◆ Job:
Copy the rows below verbatim, from their first line down to and including the line that contains "nacionalização de filtros".
□ □ □
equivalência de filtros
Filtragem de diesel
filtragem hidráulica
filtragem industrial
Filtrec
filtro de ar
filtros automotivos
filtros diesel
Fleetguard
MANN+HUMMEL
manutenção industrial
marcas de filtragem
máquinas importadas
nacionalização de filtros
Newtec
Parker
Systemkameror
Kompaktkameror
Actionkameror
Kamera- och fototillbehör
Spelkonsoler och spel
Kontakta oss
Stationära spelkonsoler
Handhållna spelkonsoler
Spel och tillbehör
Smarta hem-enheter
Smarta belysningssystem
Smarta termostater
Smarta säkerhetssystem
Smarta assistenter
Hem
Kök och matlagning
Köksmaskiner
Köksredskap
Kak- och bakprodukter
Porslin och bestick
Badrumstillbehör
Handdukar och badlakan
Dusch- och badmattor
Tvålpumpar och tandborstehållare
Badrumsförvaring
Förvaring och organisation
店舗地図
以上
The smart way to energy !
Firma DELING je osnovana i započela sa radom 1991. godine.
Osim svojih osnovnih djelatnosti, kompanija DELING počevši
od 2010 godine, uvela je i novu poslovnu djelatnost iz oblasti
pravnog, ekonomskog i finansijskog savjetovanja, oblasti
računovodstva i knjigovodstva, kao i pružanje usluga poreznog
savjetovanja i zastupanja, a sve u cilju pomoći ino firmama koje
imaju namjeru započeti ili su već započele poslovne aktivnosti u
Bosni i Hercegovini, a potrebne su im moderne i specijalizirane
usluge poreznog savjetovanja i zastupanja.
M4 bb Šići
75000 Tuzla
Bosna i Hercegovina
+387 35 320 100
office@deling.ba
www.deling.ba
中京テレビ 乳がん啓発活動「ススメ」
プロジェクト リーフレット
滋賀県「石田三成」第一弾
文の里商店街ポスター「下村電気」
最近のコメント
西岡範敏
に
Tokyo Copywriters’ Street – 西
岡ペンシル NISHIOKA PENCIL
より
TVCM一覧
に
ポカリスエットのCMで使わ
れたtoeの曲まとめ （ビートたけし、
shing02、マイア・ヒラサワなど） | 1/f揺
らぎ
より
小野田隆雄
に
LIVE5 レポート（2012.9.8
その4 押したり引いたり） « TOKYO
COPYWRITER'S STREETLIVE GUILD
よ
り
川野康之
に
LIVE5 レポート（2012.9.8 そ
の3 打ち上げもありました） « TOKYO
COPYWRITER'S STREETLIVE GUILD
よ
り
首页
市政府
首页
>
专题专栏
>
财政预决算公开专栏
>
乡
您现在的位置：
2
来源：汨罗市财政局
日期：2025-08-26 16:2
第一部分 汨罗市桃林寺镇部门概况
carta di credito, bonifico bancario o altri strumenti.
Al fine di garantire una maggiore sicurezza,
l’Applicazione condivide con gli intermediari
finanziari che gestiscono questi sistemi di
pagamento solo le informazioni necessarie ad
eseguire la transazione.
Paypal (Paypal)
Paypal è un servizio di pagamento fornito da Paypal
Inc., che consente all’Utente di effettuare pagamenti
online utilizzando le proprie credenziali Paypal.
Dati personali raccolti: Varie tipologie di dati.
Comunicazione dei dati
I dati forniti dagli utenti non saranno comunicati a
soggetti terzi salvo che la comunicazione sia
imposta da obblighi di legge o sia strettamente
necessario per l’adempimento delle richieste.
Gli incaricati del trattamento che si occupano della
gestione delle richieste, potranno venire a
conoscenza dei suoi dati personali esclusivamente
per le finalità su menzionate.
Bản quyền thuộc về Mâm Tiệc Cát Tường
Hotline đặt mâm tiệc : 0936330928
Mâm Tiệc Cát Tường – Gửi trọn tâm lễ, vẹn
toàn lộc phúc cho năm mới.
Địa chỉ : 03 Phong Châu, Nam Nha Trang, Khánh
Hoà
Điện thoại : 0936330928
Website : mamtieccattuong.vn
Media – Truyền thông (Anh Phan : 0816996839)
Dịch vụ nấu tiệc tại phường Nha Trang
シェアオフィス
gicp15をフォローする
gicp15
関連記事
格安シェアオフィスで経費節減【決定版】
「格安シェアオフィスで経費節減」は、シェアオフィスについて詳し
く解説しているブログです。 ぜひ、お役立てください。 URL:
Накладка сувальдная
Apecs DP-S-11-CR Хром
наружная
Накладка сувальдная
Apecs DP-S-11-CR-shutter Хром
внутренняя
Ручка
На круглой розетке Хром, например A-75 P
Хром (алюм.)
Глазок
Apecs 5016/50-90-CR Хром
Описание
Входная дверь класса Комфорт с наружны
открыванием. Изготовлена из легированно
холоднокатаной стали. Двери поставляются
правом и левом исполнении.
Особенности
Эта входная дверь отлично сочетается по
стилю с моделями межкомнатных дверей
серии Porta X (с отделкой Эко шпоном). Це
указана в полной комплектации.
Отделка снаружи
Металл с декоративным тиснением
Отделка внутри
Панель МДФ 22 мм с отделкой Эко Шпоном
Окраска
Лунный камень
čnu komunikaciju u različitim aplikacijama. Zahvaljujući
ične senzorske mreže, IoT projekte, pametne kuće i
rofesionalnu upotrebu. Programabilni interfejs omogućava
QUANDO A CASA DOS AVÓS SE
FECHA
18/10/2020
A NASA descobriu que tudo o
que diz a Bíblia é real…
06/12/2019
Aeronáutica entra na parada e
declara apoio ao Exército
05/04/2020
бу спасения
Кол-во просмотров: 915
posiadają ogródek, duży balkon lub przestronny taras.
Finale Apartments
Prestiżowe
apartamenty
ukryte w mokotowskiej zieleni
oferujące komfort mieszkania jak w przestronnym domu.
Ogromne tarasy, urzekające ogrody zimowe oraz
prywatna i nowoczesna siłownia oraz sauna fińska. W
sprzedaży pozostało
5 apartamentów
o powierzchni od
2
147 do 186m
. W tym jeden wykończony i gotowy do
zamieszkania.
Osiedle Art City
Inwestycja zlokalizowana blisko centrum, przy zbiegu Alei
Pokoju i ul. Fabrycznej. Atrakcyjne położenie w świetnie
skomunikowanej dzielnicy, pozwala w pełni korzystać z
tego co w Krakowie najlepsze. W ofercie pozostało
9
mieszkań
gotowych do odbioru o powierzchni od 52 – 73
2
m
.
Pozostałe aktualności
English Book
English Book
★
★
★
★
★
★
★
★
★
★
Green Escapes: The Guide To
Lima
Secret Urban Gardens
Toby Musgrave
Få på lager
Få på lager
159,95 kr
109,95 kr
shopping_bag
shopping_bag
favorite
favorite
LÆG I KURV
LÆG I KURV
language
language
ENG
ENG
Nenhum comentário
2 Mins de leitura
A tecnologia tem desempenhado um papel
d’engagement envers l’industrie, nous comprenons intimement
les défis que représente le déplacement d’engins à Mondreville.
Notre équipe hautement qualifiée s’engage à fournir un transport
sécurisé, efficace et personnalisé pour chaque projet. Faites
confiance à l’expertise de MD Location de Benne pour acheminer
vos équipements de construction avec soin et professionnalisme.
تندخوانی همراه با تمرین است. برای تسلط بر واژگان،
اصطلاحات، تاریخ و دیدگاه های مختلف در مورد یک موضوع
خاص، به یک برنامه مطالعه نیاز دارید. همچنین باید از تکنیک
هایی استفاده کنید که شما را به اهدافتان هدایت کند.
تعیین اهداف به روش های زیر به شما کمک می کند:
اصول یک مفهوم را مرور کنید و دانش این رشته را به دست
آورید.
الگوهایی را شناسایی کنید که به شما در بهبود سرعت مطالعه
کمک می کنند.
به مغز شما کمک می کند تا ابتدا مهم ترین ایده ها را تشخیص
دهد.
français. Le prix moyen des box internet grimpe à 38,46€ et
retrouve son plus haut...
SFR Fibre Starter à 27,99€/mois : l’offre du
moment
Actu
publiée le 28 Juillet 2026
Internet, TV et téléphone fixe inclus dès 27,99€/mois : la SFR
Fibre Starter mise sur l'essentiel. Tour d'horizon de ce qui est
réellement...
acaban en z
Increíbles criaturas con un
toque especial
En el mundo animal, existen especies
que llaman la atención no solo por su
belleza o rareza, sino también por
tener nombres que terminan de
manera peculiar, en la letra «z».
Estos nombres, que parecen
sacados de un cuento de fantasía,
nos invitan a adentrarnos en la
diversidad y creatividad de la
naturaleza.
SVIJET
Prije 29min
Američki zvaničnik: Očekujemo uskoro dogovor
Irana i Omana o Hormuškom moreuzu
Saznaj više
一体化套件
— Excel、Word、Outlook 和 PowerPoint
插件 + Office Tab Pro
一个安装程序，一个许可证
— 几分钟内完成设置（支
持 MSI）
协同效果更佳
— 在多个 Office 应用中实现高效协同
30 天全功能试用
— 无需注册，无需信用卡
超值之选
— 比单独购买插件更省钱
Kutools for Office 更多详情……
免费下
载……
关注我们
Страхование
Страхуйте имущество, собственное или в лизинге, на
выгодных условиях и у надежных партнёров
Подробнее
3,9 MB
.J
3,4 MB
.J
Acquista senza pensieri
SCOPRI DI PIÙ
□ □ □
◆ Exercise result:
equivalência de filtros
Filtragem de diesel
filtragem hidráulica
filtragem industrial
Filtrec
filtro de ar
filtros automotivos
filtros diesel
Fleetguard
MANN+HUMMEL
manutenção industrial
marcas de filtragem
máquinas importadas
nacionalização de filtros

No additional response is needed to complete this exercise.